* **WHAT THE TASK REQUIRES**
Locate the word "voie" in the data below, then copy every line that holds it.
==== DATASET CONTENT ====
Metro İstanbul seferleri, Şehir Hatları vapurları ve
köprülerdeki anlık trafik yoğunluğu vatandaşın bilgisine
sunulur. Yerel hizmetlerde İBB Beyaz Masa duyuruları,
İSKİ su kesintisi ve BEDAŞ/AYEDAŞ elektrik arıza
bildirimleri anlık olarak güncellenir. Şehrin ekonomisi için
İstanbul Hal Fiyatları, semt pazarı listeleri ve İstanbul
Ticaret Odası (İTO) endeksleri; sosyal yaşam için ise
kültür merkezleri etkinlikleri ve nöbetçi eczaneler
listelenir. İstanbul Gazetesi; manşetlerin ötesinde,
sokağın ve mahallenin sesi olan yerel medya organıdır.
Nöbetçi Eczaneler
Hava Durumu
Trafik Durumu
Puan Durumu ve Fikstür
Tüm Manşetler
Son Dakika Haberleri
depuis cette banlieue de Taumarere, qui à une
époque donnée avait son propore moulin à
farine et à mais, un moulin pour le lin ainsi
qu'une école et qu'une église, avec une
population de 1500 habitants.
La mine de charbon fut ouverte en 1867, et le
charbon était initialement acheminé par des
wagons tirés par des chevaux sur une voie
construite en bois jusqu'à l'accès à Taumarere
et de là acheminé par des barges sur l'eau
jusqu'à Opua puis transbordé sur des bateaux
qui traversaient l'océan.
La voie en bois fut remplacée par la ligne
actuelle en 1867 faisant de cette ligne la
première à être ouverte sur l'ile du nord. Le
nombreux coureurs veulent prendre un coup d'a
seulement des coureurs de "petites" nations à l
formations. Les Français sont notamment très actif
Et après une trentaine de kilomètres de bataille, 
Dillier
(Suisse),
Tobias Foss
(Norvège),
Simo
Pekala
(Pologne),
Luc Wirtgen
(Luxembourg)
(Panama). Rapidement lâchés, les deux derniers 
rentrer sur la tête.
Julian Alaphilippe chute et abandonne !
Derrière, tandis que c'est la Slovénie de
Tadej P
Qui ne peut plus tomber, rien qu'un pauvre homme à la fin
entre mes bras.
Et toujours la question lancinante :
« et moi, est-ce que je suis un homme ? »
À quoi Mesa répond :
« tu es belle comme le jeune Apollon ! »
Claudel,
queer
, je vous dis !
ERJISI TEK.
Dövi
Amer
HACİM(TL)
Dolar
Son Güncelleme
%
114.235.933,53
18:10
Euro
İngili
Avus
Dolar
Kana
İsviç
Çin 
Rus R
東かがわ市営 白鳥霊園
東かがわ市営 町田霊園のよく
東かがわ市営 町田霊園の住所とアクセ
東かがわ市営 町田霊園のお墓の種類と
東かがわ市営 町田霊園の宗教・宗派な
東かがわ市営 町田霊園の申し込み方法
====
* **RESPONSE BOX**
wagons tirés par des chevaux sur une voie
La voie en bois fut remplacée par la ligne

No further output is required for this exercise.